WHAT YOU NEED TO DO: Going line by line through the records below, write out everything starting with the line containing "The format associates" and going on through the line containing "stainless steel sink, 7.61", exactly and inclusively. Pictures do not go in.

GIVEN RECORDS:
◆ ◆ ◆ ◆ ◆ ◆ ◆

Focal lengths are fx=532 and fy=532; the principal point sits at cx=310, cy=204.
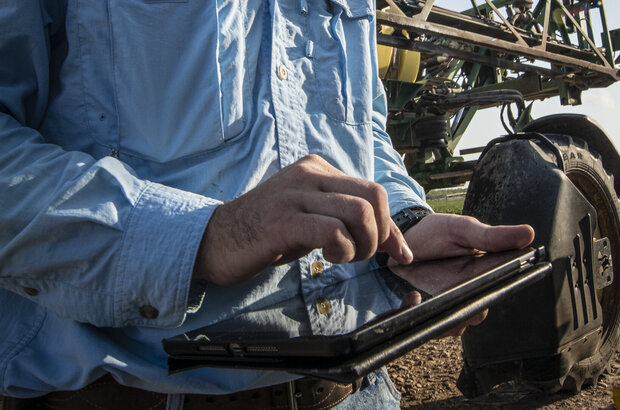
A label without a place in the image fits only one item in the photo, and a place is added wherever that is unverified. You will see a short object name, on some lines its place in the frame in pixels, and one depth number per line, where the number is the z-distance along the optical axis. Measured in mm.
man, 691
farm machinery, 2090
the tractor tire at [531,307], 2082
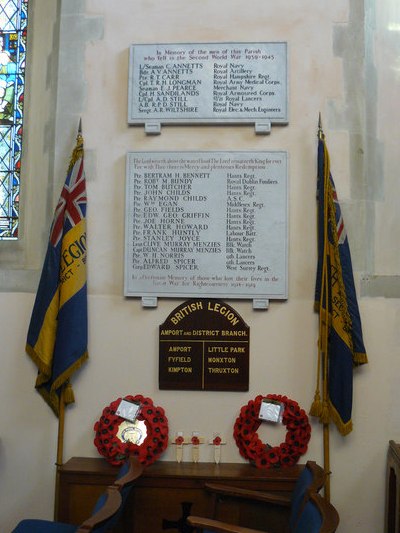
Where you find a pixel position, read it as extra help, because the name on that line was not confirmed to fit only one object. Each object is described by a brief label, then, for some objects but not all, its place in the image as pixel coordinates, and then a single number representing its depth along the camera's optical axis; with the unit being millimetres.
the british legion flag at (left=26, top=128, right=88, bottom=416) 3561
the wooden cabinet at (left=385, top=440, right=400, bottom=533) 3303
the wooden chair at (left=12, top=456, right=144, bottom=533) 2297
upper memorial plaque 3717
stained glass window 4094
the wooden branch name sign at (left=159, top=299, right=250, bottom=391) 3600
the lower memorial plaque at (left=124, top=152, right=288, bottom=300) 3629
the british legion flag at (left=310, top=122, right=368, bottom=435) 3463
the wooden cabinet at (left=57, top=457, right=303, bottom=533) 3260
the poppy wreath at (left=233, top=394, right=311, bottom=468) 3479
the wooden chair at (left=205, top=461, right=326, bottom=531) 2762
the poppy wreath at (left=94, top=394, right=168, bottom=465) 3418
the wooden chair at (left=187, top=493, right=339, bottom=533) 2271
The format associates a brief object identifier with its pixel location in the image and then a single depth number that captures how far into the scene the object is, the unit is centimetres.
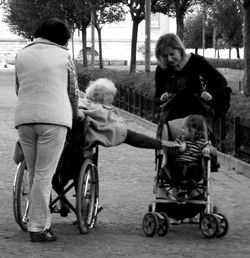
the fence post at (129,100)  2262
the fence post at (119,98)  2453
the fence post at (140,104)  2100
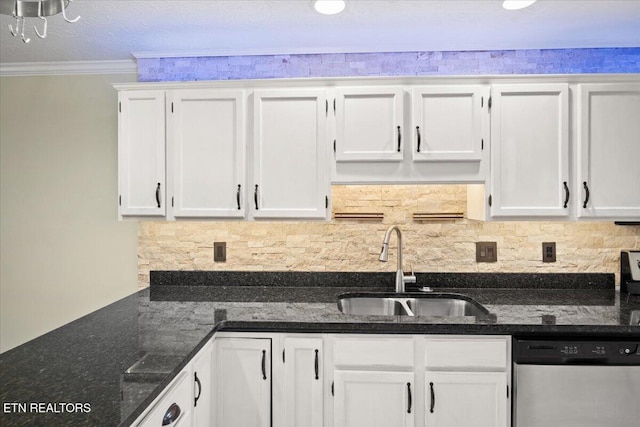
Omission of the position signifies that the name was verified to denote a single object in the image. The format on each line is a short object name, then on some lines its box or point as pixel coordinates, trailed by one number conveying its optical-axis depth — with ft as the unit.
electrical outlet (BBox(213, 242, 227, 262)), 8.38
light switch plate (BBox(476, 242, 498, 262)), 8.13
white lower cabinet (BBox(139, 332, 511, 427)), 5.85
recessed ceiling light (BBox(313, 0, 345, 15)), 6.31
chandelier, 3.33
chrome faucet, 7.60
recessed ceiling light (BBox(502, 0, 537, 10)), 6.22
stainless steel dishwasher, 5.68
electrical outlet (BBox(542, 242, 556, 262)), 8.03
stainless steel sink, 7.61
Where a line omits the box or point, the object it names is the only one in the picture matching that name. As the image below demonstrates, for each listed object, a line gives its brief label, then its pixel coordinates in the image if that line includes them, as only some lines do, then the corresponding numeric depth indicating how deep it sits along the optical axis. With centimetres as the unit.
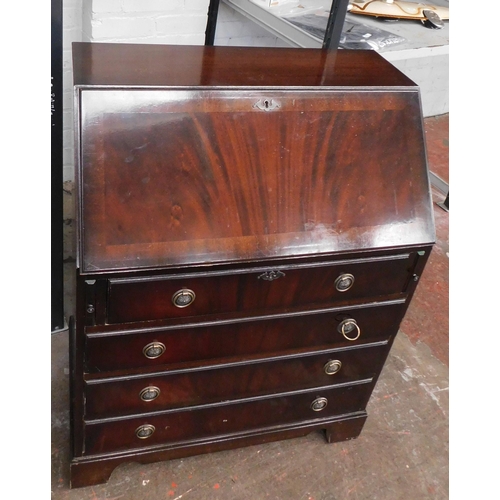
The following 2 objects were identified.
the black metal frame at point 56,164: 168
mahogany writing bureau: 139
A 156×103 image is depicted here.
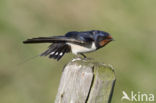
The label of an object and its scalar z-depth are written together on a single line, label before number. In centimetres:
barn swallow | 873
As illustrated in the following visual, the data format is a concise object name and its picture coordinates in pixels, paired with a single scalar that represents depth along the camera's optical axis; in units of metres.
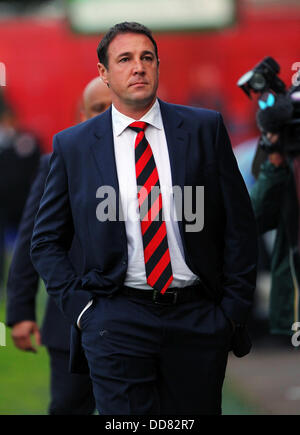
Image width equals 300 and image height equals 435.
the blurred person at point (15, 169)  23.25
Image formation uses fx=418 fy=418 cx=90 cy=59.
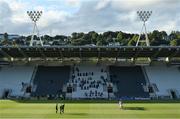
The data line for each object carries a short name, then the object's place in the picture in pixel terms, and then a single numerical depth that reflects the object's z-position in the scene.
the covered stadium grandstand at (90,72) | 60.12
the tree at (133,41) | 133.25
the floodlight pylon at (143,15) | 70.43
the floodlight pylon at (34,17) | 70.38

◆ ◆ ◆ ◆ ◆ ◆ ◆

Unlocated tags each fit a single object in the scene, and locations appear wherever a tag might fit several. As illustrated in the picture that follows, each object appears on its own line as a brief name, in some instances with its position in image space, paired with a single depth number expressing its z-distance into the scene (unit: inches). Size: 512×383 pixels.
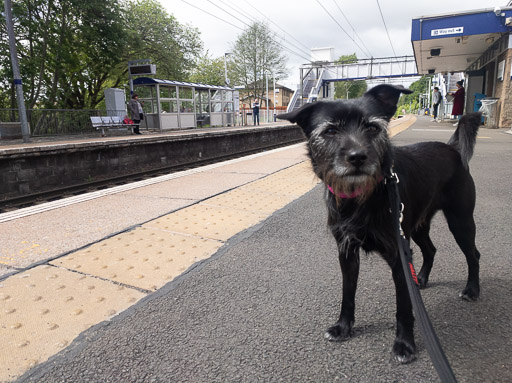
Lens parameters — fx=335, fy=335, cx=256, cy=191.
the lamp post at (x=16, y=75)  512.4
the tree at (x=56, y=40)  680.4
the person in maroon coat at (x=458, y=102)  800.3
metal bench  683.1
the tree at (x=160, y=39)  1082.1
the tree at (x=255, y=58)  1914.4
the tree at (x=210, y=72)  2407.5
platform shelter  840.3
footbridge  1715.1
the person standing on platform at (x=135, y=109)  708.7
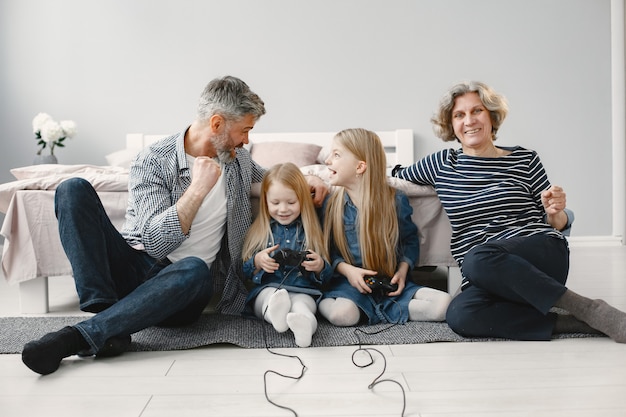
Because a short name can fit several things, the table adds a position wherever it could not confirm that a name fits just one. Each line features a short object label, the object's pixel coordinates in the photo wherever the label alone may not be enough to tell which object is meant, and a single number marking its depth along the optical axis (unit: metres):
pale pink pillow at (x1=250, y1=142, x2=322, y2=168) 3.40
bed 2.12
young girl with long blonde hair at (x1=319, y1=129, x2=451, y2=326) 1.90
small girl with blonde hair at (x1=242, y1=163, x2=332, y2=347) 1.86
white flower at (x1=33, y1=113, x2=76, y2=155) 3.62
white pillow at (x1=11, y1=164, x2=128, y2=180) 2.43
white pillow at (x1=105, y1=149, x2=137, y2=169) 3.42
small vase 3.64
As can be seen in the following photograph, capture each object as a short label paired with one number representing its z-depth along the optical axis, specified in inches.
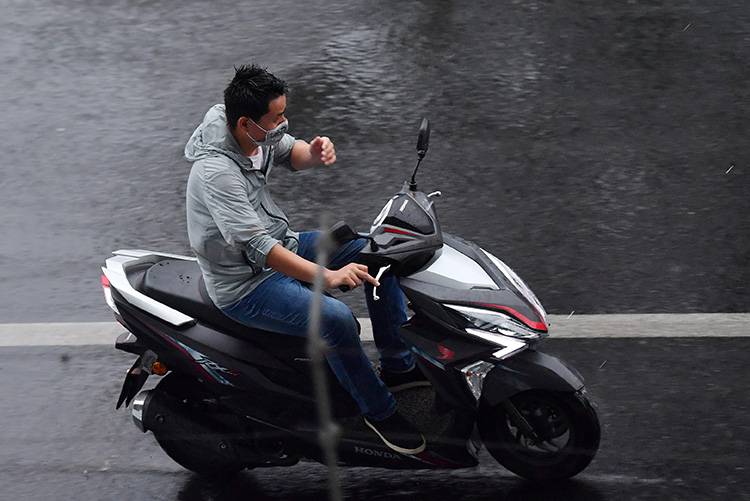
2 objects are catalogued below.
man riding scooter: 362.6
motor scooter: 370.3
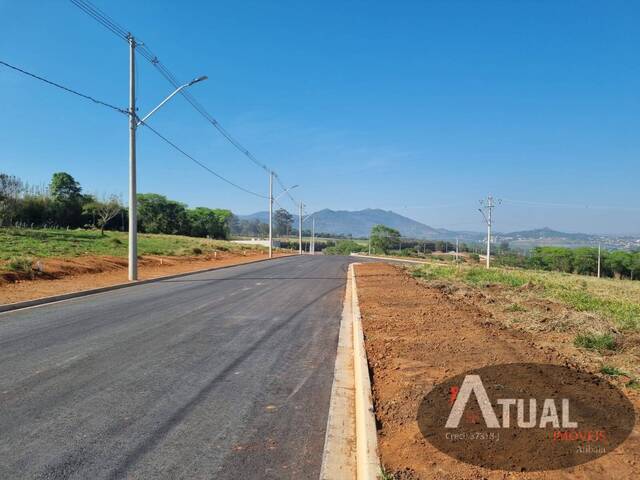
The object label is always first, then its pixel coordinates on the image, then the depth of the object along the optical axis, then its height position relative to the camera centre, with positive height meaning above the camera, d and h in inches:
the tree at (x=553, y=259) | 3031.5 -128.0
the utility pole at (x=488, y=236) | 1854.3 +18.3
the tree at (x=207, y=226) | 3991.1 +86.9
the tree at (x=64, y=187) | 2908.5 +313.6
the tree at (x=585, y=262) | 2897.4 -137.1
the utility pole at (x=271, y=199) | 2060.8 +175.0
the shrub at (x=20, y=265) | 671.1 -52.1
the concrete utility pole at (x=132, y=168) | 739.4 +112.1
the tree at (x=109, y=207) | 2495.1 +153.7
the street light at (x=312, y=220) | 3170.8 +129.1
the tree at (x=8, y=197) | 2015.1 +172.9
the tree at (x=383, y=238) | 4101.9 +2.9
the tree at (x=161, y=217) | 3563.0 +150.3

◆ ◆ ◆ ◆ ◆ ◆ ◆

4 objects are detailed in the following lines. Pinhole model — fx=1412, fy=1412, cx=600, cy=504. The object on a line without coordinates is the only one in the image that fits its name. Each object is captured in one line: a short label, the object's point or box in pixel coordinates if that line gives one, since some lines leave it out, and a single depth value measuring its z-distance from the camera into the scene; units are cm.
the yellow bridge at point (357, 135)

◆ ◆ ◆ ◆ ◆ ◆ ◆

FINAL ANSWER:
The format associates a brief object identifier with its pixel location in the image and then a single depth number that captures how far into the scene the object is, the unit is centimetres.
the fence post at (129,100)  2262
the fence post at (119,98)  2453
the fence post at (140,104)  2100
Omission of the position signifies that the name was verified to denote a single object in the image. The format on each line is a short object name, then on some lines its box or point as pixel coordinates, trailed by one number conveying its optical-axis depth — with ft as the unit.
electrical outlet (BBox(213, 242, 227, 262)), 8.38
light switch plate (BBox(476, 242, 498, 262)), 8.13
white lower cabinet (BBox(139, 332, 511, 427)), 5.85
recessed ceiling light (BBox(313, 0, 345, 15)), 6.31
chandelier, 3.33
chrome faucet, 7.60
recessed ceiling light (BBox(502, 0, 537, 10)), 6.22
stainless steel dishwasher, 5.68
electrical outlet (BBox(542, 242, 556, 262)), 8.03
stainless steel sink, 7.61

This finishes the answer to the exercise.